— PASSAGE SHOWN —
* START *

Star Wars: The High Republic: Light of the Jedi
- Author: Charles Soule
- Audio read by: Marc Thompson
- Language: English
- Genre: Science fiction
- Publisher: Del Rey
- Publication date: January 5, 2021
- Publication place: United States
- Media type: Print (hardcover, e-book, audiobook
- Pages: 400
- ISBN: 978-0593157718
- Followed by: The Rising Storm

= Star Wars: Light of the Jedi =

2021 science fiction novel by Charles Soule

Star Wars: The High Republic: Light of the Jedi is the first novel of the Star Wars: The High Republic multi-media project launched in 2021. The novel was written by Charles Soule, and is set approximately 200 years before the events of Star Wars: The Phantom Menace. It was followed by a sequel, The Rising Storm.

== Setting ==
The story introduces several powerful Jedi during a time of galactic peace, termed "The High Republic," as they prepare to launch the Starlight Beacon, a massive space station which will aid communication between distant worlds. Interference by the villainous pirate group known as the Nihil creates a catastrophic hyperspace event called "The Great Disaster," which places the Jedi and the planets they protect in danger.

== Plot ==
The Legacy Run, a cargo and passenger ship, speeds through hyperspace and, while attempting to avoid a collision with an unexpected obstacle, shatters into many pieces. The debris from the large vessel begins to emerge from hyperspace at different locations and points in time across the galaxy, causing chaos in shipping routes and disastrous loss of life where the pieces impact occupied planets. The Jedi, led by Avar Kriss, attempt to aid the citizens of the Hetzal System to escape disaster; they use the Force to reroute a piece of the Legacy Run containing dangerous gas away from impacting a sun, which would have caused a supernova explosion.

Republic Chancellor Lina Soh closes the hyperspace lanes. With the opening ceremonies of the newly completed Starlight Beacon only a few weeks away, she tasks the Jedi with discovering the cause of the "emergences" and finding a way to predict the next events. As they search the galaxy for answers, the pirate group known as the Nihil seek to take advantage of the closed hyperspace lanes. Marchion Ro, who holds the title of the Eye of the Nihil, has devised a way to predict the path of the next "emergence," and manipulates the Nihil leaders, the Tempest Runners, into a scheme to blackmail the planets who will soon be destroyed by the debris. The Tempest Runners soon begin to fight with each other and greed overtakes them. One of them reveals his presence to the Republic during a failed blackmail attempt, and the Nihil are confronted in space by Republic and Jedi fighters. Marchion uses the infighting to seize control of the Nihil organization.

Marchion sends Nihil forces to the planet Elphrona to kidnap a wealthy family. Jedi Master Loden Greatstorm and his Padawan Bell Zettifar foil the attempt, but Loden is captured by the Nihil. Marchion confesses to Loden that he orchestrated the Legacy Run's hyperspace accident, the "emergences," and the Jedi's rescue of the family on Elphrona, in order to create the chaos which led to his new control of the Nihil, as well as to capture a Jedi. He has more plans for the Jedi and the Nihil that have yet to be revealed. When the "emergences" cease, Soh re-opens the hyperspace lanes and launches the opening of the Starlight Beacon in an attempt to restore hope to the galaxy.

* END *

— SHORT TASK 1 —
According to the article on Light of the Jedi, to which planet does Marchion Ro send Nihil forces to kidnap a wealthy family?
— SHORT TASK 2 —
Write the next part of the article on Light of the Jedi, picking up after its final sentence.

— EXTRACTED MATERIAL —

* START *

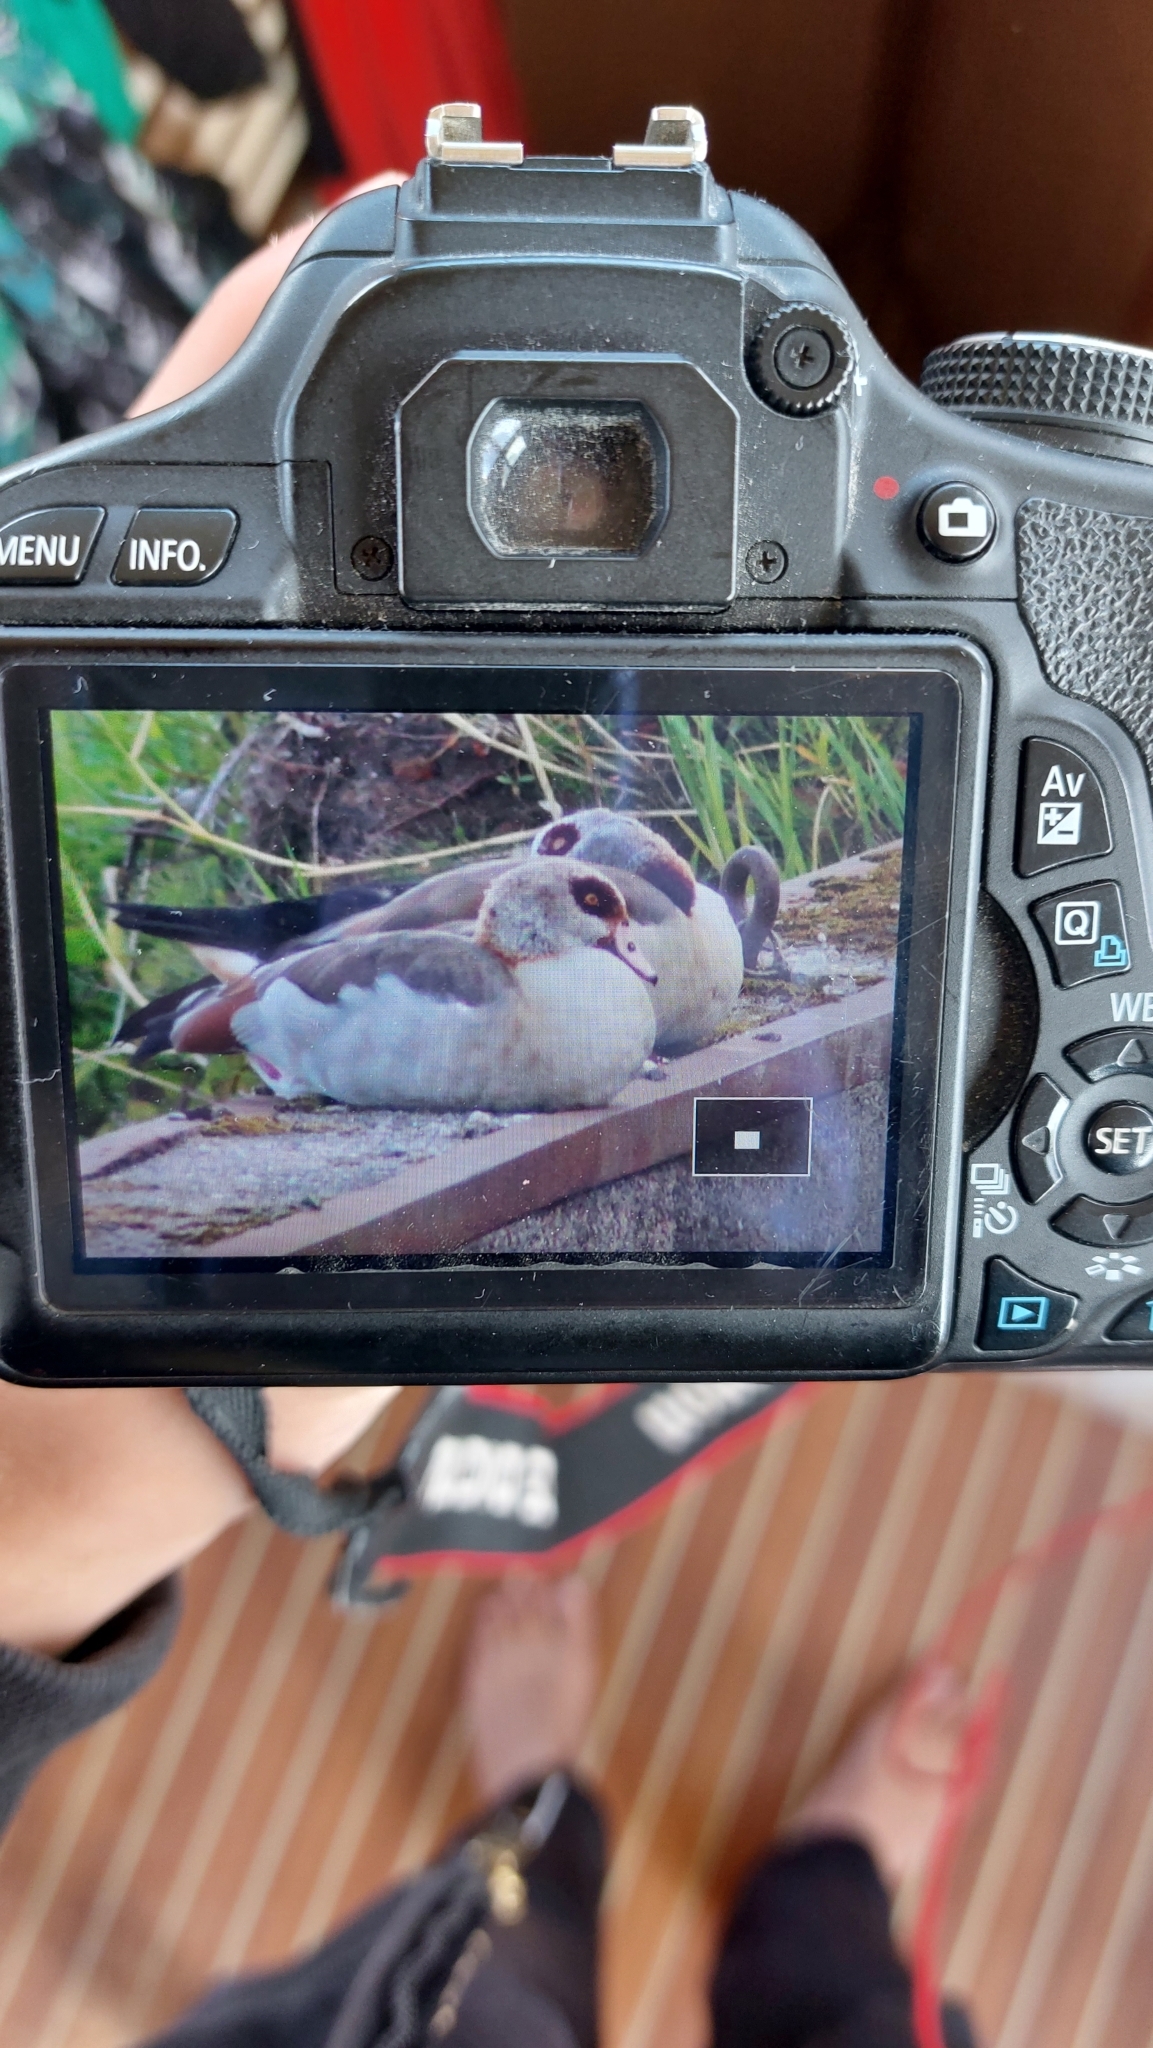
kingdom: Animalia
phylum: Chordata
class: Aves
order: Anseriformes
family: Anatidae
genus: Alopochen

* END *
* START *

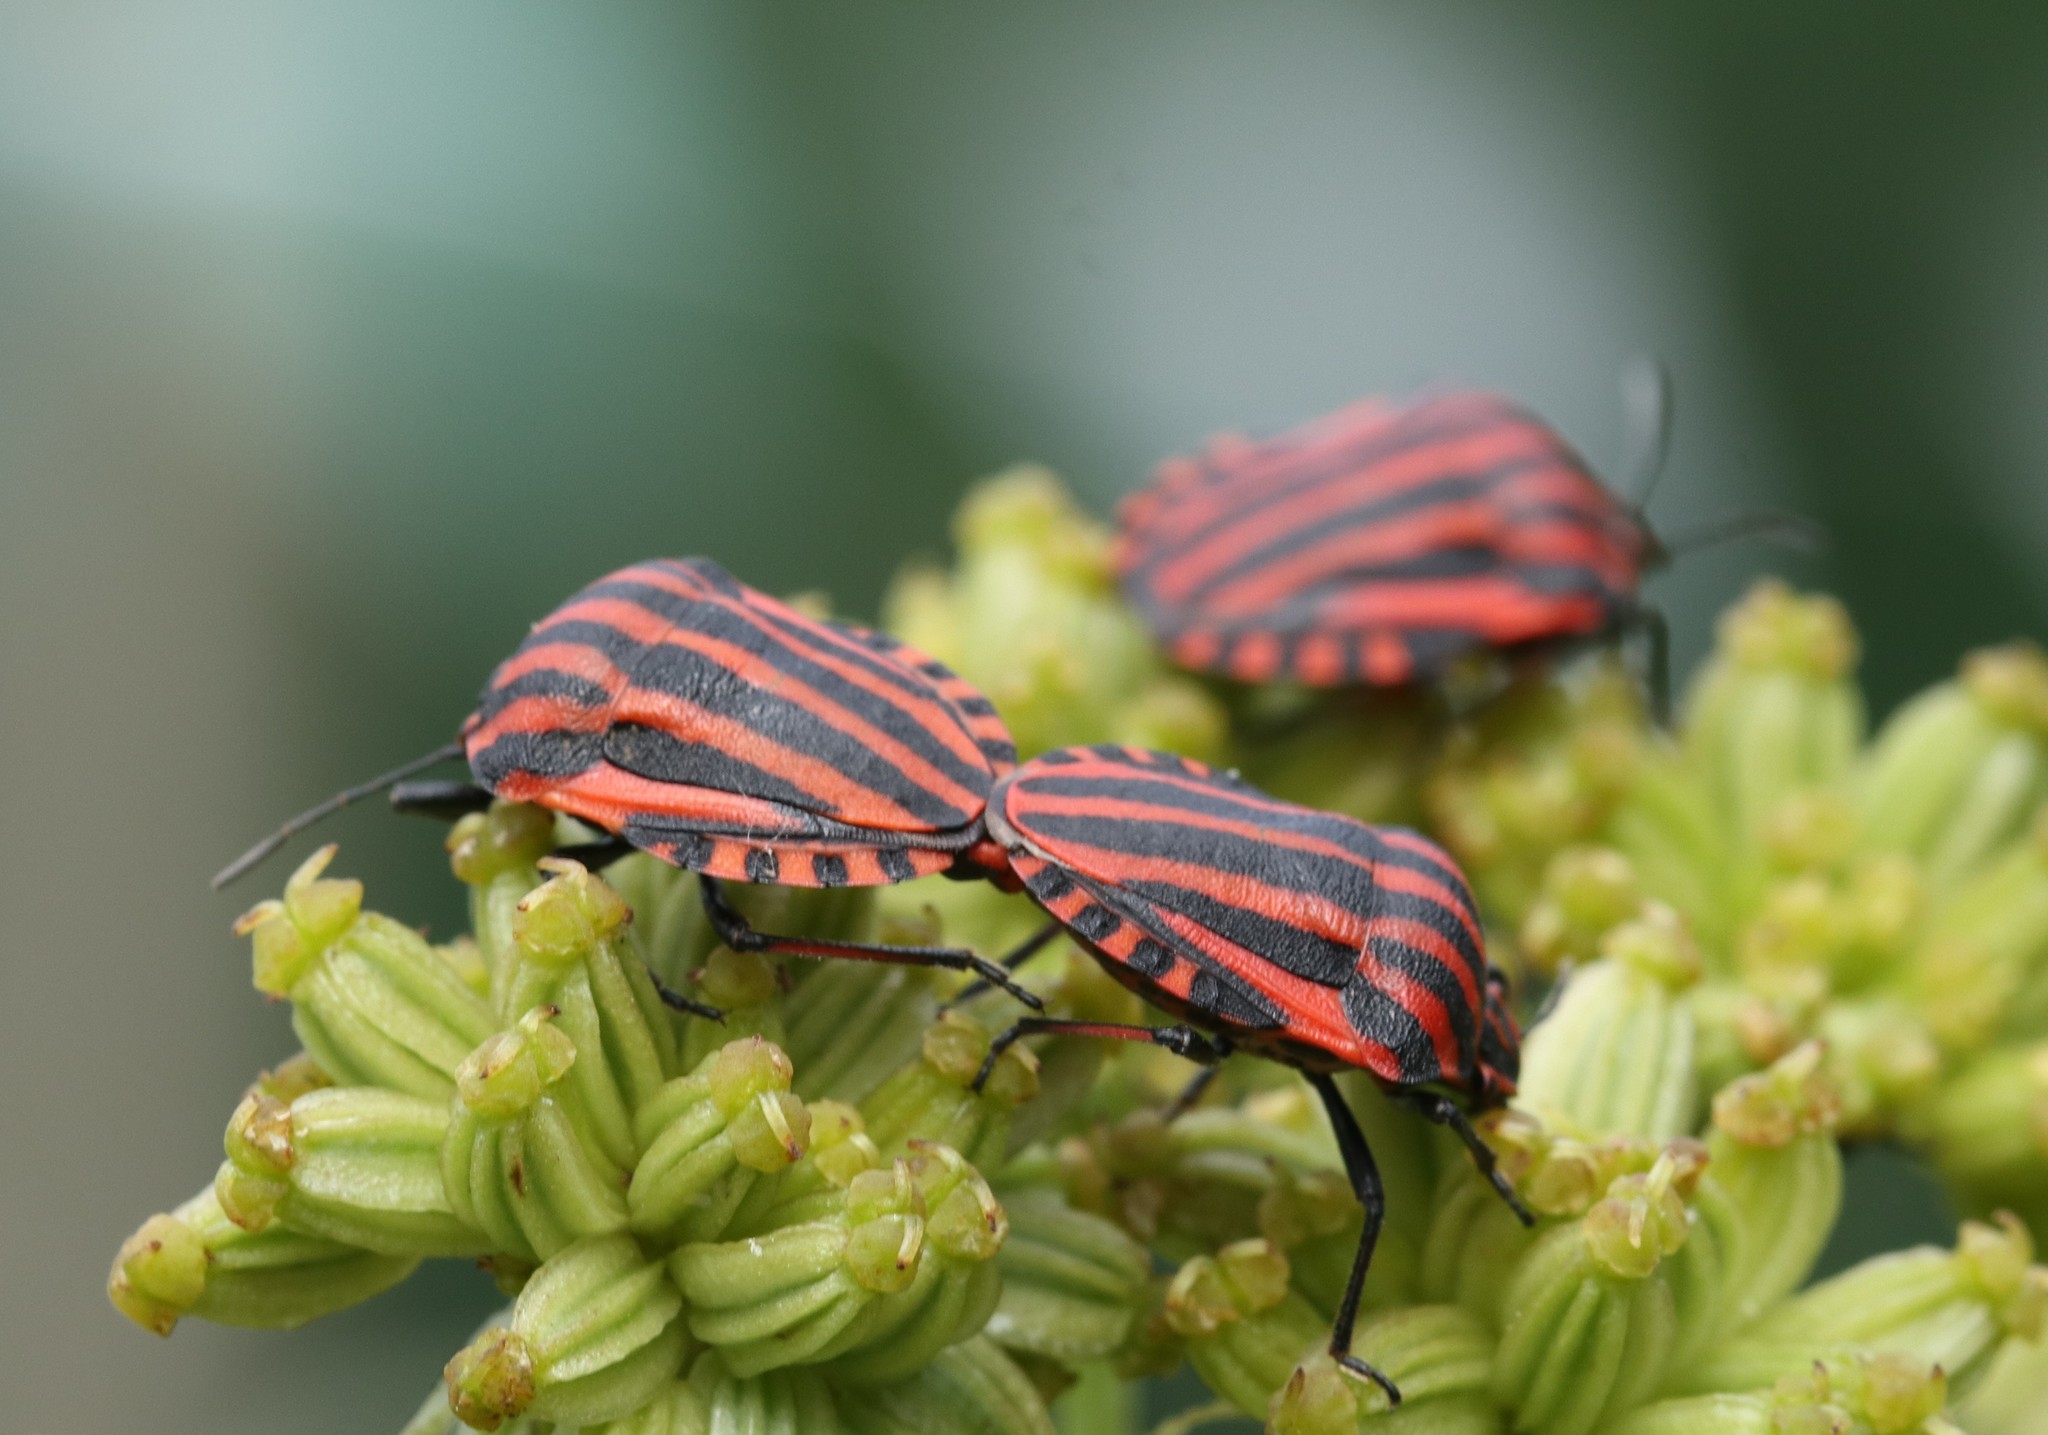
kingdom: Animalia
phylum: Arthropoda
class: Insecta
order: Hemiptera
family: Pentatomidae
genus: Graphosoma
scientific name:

* END *

— TASK RESPONSE 1 —
Elphrona

— TASK RESPONSE 2 —
== Main characters ==
- Avar Kriss, a Jedi Master, considered the best and noblest of the Jedi.
- Loden Greatstorm, a Twi’lek Jedi Master, master of Padawan Bell Zettifar.
- Elzar Mann, a Jedi who forms a close relationship with Avar Kriss.
- Burryaga, a Wookiee Padawan with heightened emotional sensitivity.
- The Nihil, a group of brutal, savage marauders, based in the Outer Rim.
- Marchion Ro, the Eye of the Nihil, an important post within the Nihil organization, who plots the group's attacks.

== Reception ==
In the first week of its release, Light of the Jedi was the #2 best selling novel on Amazon, and #1 on The New York Times Best Seller list of hardcover fiction, staying on the list for four weeks.

Light of the Jedi received mostly positive reviews, though some were mixed on the story and its standing as an introduction to the era. /Film called the novel "an intriguing and ambitious start to a new era," and Screen Rant praised Soule's efforts to launch the new saga: "The galaxy he introduces feels familiar and yet different, gripping in a way that's absolutely thrilling." The Washington Post identifies Light of the Jedi as "a welcoming entry point for newcomers to Star Wars, the lore of which can be intimidating to the uninitiated."

Den of Geek said the novel offers "an excellent adventure if you're able to just stick around long enough to figure things out... Cool creatures, inventive action that bends but never breaks the rules of the Force, and compelling relationships and perspectives are all here. But Light of the Jedi also requires the reader to do some work, with an opening that introduces so many characters there's no time to understand why one should care about any of them."

Forbes also gave Light of the Jedi a mixed reception, calling "the Nihil and their various leaders a lot more interesting than the actual Jedi in this story," claiming "there are way too many perspectives... so much so that it's hard to really pick characters to empathize with." Escapist Magazine criticized the book's "drawn-out pacing and odd creative choices", as well as calling its dialogue stilted and finding Light of the Jedi to be "a fairly traditional disaster story."